"Mbak...aku agak telat setengah jam ya"
Saya tersenyum simpul dan segera membalas pesan itu. Sambil mencari cari sinyal wifi gratisan.
Pagi itu rasanya seperti dikejar kejar. Dua hari sebelumnya, Shovia menghubungi menanyakan waktu luang karena ia ingin meminta saya jadi salah satu responden untuk tugas UTSnya. Maka dipilihlah hari kamis dan kami sepakat bertemu di Perpusda.
Menyiapkan sarapan, memandikan Bening, mencuci, menjemur baju meski saya sanggup menuntaskannya karena khawatir Bening terlambat sampai ke sekolah. Rencananya saya ingin berjalan kaki ke Perpusda sekalian antar Bening. Namun suami menawarkan diri untuk mengantar kami. Jadilah saya tiba terlalu pagi di perpusda dan memutuskan untuk menunggu di Taman Kartini sembari menunggu jam buka.
Meski pagi ini jadi lebih buru buru dari biasanya, amsaya sangat bersemangat karena akan menemui Shovia. Setelah perpusda buka, saya langsung masuk dan menepi di area ruang koleksi fiksi sembari memeriksa koleksi yang barang kali menarik tapi terlewat.
Tak selang beberapa lama, yang ditunggu tiba juga. "Mbak, maaf aku kesiangan. Habis subuh tidur lagi eh tau tau uda jam 7 makanya aku bilang agak telat tadi."
Akhirnya dia menyampaikan beberapa hal tentang project dia.
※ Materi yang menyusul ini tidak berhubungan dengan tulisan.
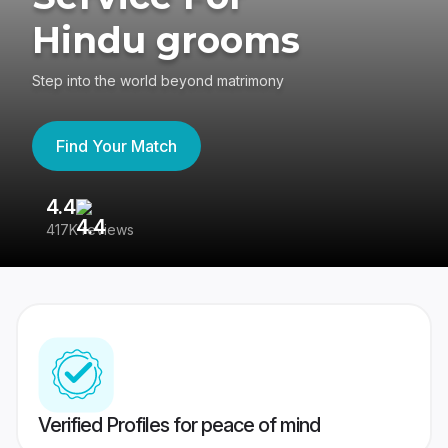
Hindu grooms
Step into the world beyond matrimony
Find Your Match
4.4
3
417K reviews
Re
Verified Profiles for peace of mind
Intinya ia membutuhkaan narasumber untuk tugas yang bertemakan pendidikan seks untuk anak. Kami ngobrol santai sembari menjawab beberapa pertanyaan darinya.
Semenjak bertemu dengannya saya sangat kagum dan progresnya melaju cukup pesat. Dari yg awalnya dia sebagai mahasiswa baru di INISNU, anaknya agak pendiam, meski sebenarnya dia itu permata yang berkilauan. Sampai akhirnya dia menjaadi finalis duta wisata Temanggung dan berbagai kegiatan baik kampus atau komunitas di Kabupaten Temanggung. Baru saya sadar ternyata sebenarnya ia tipe ekstrovert dan akhirnya menemukan kepercayaandirinya setelah momentum audisi duta wisata Temanggung.
Beberapa kali kami juga terlibat percakapan di chat meski tak intens. Terkadang saya merasa heran, mengapa di usia kepala tiga ini saya justru dekat dengan anak anak yang usianya di bawah saya. Berkawan dengan mereka seperti memberi semangat baru dalam hidup. Mungkin diam diam ini adalah bentuk corective emotional experience buat saya, mengingat masa muda ketika seumuran mereka saya justru tak bisa mengembangkan diri dan malah terjebak dalam toxic relationship.
Perlahan pulih dengan menemani mereka berkembang. Memeluk diri di masa lalu yang penuh luka. Membebaskan sisi diri yang terjebak dalam luka. Bebaskan, bebaskan.
Meski nampak terlambat, duduk bersama mereka yang masih muda jadi terlihat wagu, biarlah. Semoga bisa jadi bekal kelak saya mendidik Bening. Bagaimana menemani Bening supaya bisa menjadi sehebat anak anak muda itu? Tenti Bening punya jalannya dan ia hebat dengan caranya. Tapi saya perlu bekal kan untuk menemaninya?